The Mudcat Café TM
Thread #169078   Message #4088121
Posted By: Charmion
15-Jan-21 - 11:16 AM
Thread Name: De-clutter & Fitness in a Pandemic: 2021
Subject: RE: De-clutter & Fitness in a Pandemic: 2021
On the immunization front, the Ontario Ministry of Health website now has a "vaccination tracker" that forecasts your date with the needle according to which vulnerable groups you belong to. I might get my jab for my birthday. In September.

Meanwhile, as of yesterday, Ontario has entered into an even tighter lockdown in which we are forbidden to leave our homes unless we absolutely have to, and the police are ordered to ticket or arrest scoff-laws. Like most of my neighbours, I wonder how this differs from what we have been doing since Christmas.

Today's excursion is an expedition to the bank to make an affidavit stating that I never received, let alone cashed, a cheque in the amount of $220.51 that was the credit standing in our joint MasterCard account when the Bank of Montreal cancelled it on Edmund's death. While I'm off the chain, I might pop into Sobey's for some fresh veg and coffee cream.

This is what I'm reduced to: eagerly anticipating a visit to the bank!

The bank business is one result of yesterday's hours and hours of telephone time invested in chasing money owed to me.The first debtor is LL Bean, which uncharacteristically has never reimbursed me for two pairs of trousers I returned because they did not fit. LL Bean does business in Canada through a forwarding company called Borderfree that employs arrogant young Asian men to answer their telephones, and it took half the morning to learn, first of all, which precise string of 16 characters Borderfree needs to identify a transaction, and then to launch an inquiry into what happened to Cdn$153.35 that disappeared somewhere between LL Bean and me. The odds on getting my money back have improved, but (I suspect) only slightly.

The second debtor is MasterCard, to the tune of $220.51 (see bank visit, above). First, I spent more than an hour on the phone with MasterCard, where the matter was escalated FIVE TIMES before I found myself talking to someone who could plumb the depths of the computer to locate the data in question: whether a refund was ever made and, if so, how. (At every level of the telephone tree, I had to explain that the appearance of a line item on my MasterCard statement proved only that someone had entered the transaction on my account, not that I had received the payment.) Sure enough, a cheque had been mailed, and never landed in my mailbox. I know this because neither the household chequing account nor Edmund's estate account has received a deposit in the amount of $220.51 -- WHICH THE BANK STAFF CAN EASILY SEE FOR THEMSELVES! I also wonder why the bean-counters at MasterCard apparently can't either find the cashed cheque or, in its absence, simply stop payment on it and issue another.

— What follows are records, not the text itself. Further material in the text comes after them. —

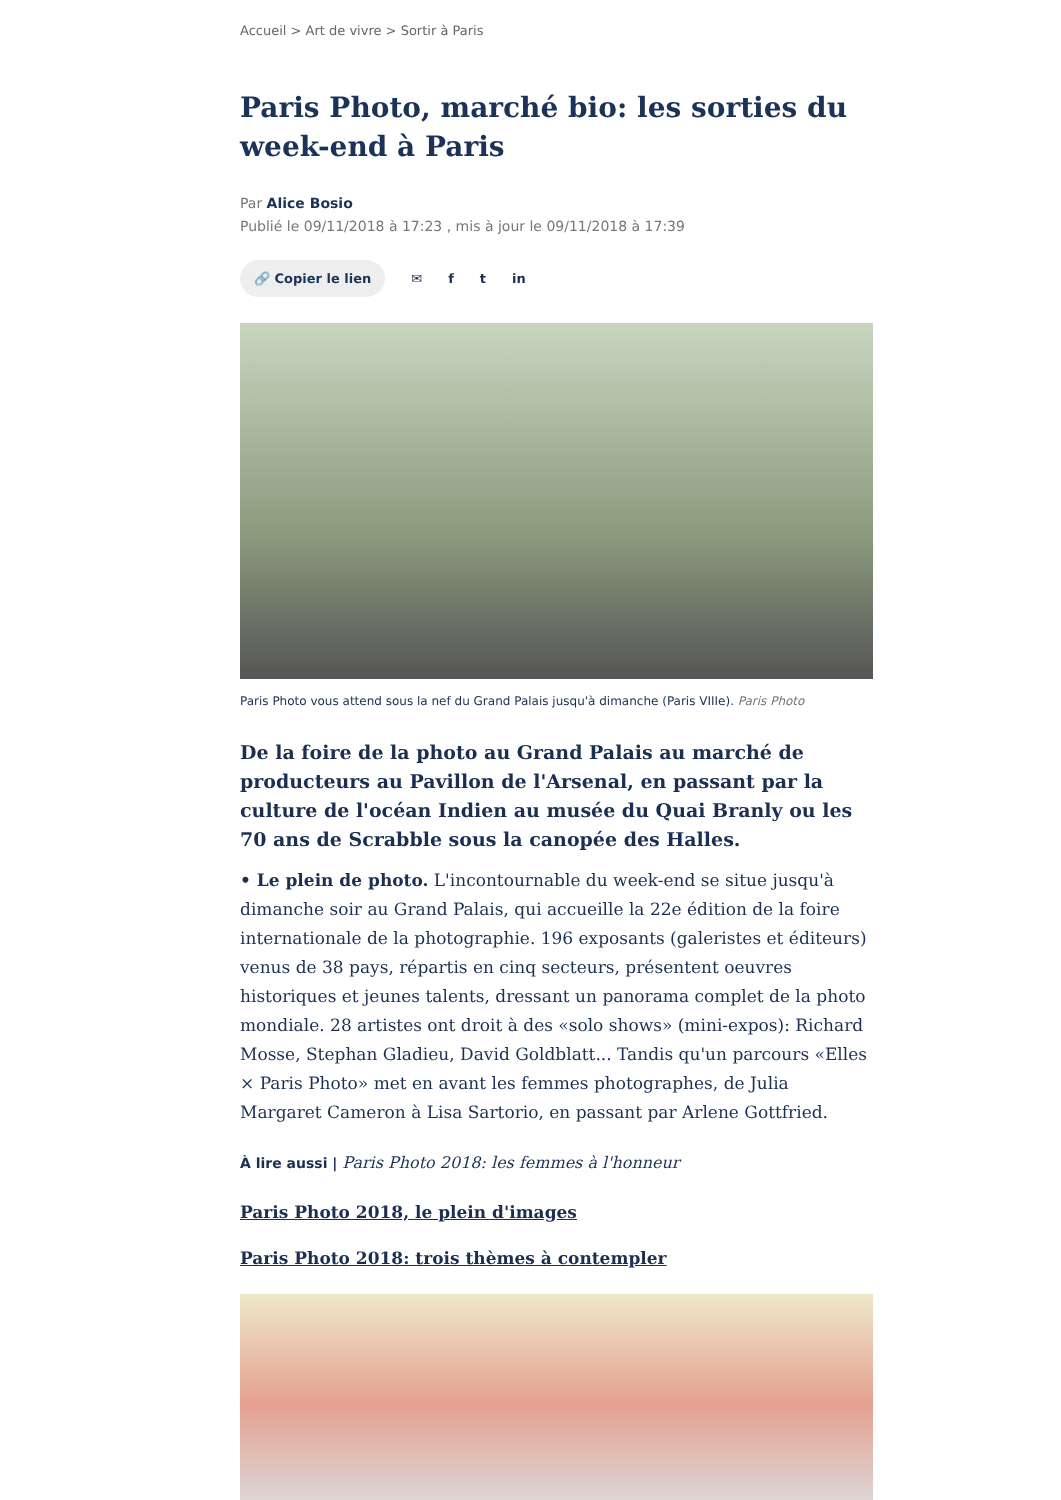Accueil > Art de vivre > Sortir à Paris
Paris Photo, marché bio: les sorties du week-end à Paris
Par Alice Bosio
Publié le 09/11/2018 à 17:23 , mis à jour le 09/11/2018 à 17:39
🔗 Copier le lien ✉ f t in
Paris Photo vous attend sous la nef du Grand Palais jusqu'à dimanche (Paris VIIIe). Paris Photo
De la foire de la photo au Grand Palais au marché de producteurs au Pavillon de l'Arsenal, en passant par la culture de l'océan Indien au musée du Quai Branly ou les 70 ans de Scrabble sous la canopée des Halles.
• Le plein de photo. L'incontournable du week-end se situe jusqu'à dimanche soir au Grand Palais, qui accueille la 22e édition de la foire internationale de la photographie. 196 exposants (galeristes et éditeurs) venus de 38 pays, répartis en cinq secteurs, présentent oeuvres historiques et jeunes talents, dressant un panorama complet de la photo mondiale. 28 artistes ont droit à des «solo shows» (mini-expos): Richard Mosse, Stephan Gladieu, David Goldblatt... Tandis qu'un parcours «Elles × Paris Photo» met en avant les femmes photographes, de Julia Margaret Cameron à Lisa Sartorio, en passant par Arlene Gottfried.
À lire aussi | Paris Photo 2018: les femmes à l'honneur
Paris Photo 2018, le plein d'images
Paris Photo 2018: trois thèmes à contempler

Finally, at half past five in the late afternoon, I received a telephone call from a mealy-mouthed functionary of the Government of Canada Pension Centre. She was responding to a rather ferocious letter of 22 December in which I demanded to know why they had yet to pay out Edmund's Supplementary Death Benefit, a stonking sum of money that had gone unmentioned over ten weeks of correspondence, and informed them that their telephone system (the only other way to contact them) stinks out loud. The functionary allowed as how they had sent for Edmund's file and would soon "verify" the claim. I replied to the effect that Edmund died three months ago, and what have they been doing all this time? How long would they have sat on it -- a sum amounting to two years' worth of a good salary -- if I had not rattled their cage? The functionary could offer only platitudes and empty consolations. If one more bureaucrat tells me (instead of answering a Yes Or No question), "First of all, may I say how sorry we are for your loss?", I shall do something truly unpleasant.